Inspirado por el Padre, Pedro ha formulado el núcleo de la fe de la
Iglesia. Y Jesús convierte esa fe en la piedra angular de la misma. “Sobre esta
afirmación que tú has hecho: ´Tú eres el Mesías, el Hijo de Dios vivo`,
edificaré mi Iglesia” (San Agustín: Sermón 295).
Sí; el fundamento de la Iglesia no es Pedro, sino la fe de Pedro
-Jesucristo-; no hay otro fundamento, pues “nadie pude poner otro fundamento
que el ya puesto, Jesucristo” (1 Cor 3,11). Ese ha sido el designio, su
decisión más sublime (2ª lectura). La fe en Cristo es la roca sobre la que se
asienta la Iglesia, por eso hemos de estar muy atentos a no fundamentarla en
otras cosas. Una fe que se acoge, se proclama y, sobre todo, que se concreta en
la vida. La Iglesia surge de la fe, y solo puede mantenerse en la fe. “Si no
creéis no subsistiréis” (Is 7,9).
La Iglesia no salva -solo Dios es salvador-, sirve al proyecto salvador
de Dios. A ella se le han entregado “las llaves del Reino de los cielos”
(Mt 16,1), como a Eliacín le fue entregada la llave del palacio de David (1ª lectura). Y, partir de ahí, su
misión es hacer posible y hacer visible la realidad de ese Reino. La fuerza de
la Iglesia es la fe.
Conocemos la respuesta de Pedro (Mt 16,16), pero no
basta; en todo caso, esa respuesta no ha cerrado la pregunta, que tiene doble
resonancia: personal-contemplativa y testimonial-apostólica. Es llamada a
descubrirlo personalmente, y a descubrirnos personalmente ante él. No es la invitación a crear un Jesús a la
medida de nuestros deseos, sino a descubrirlo allí donde él ha querido dejar
los signos de su presencia (Mt 25,31ss; 1 Cor 11,23-25...). Y puesto que ese
conocimiento y reconocimiento no es conquista humana sino revelación del Padre
(Mt 16,17), tal pregunta nos llevará, necesariamente, al mundo de la oración.

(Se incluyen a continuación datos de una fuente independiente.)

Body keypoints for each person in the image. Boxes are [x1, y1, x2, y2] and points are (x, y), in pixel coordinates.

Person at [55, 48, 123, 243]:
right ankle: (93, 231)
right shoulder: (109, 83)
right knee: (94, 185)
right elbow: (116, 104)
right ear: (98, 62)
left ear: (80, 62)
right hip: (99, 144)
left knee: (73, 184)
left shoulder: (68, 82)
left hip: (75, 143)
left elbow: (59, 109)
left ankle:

Y hay algo más. No es solo la pregunta por la identidad de Jesús
sino por su entidad significativa para la vida. ¿Qué densidad, qué
contenido, qué tono aporta ese conocimiento? Pues no basta con saber quién es
Jesús, es preciso saber qué significa existencialmente (Lc 6,46; Mt 7,21). Es
la primera resonancia la personal
contemplativa.
Pero la pregunta contiene una resonancia ulterior: ¿Quién decís que
soy yo a los otros? Porque a ese Jesús descubierto personalmente, hay que
descubrirlo públicamente. El Cristo conocido debe ser dado a conocer. Y eso
llevará, inevitablemente, al centro de la vida, para ser testigos de lo que
hemos visto... (I Jn 1,1), pues no se enciende una luz para ponerla bajo
de un celemín (Lc 11,33). Es la interpelación testimonial-apostólica.

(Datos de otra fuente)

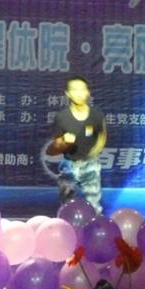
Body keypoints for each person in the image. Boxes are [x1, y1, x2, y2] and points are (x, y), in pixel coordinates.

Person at [47, 76, 107, 213]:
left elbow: (102, 137)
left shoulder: (96, 115)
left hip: (91, 164)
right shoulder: (61, 117)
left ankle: (95, 225)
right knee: (66, 206)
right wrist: (64, 141)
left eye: (82, 89)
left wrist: (93, 154)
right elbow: (56, 145)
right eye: (74, 90)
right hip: (68, 164)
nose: (79, 93)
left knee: (94, 206)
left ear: (88, 92)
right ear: (67, 93)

Ambas resonancias deben ser escuchadas; pues, por un lado existe la
tentación de contentarse con imágenes edulcoradas de Cristo y, por otro, la
inclinación a privatizar la fe. La fe que no deja huella en la vida es pura
evasión, y que el anuncio de Jesús, sin vivencia personal, no es
evangelización, sino mera propaganda. ¿Quién
decís que soy yo? Una pregunta que no solo define a Jesús sino a sus
discípulos.
REFLEXIÓN PERSONAL.
.- ¿Cómo es mi testimonio de Cristo? ¿Teórico o vivencial?
.- ¿Quién es Jesucristo para mí?
.- ¿Con qué pasión lo busco?
DOMINGO J. MONTERO CARRIÓN, franciscano capuchino.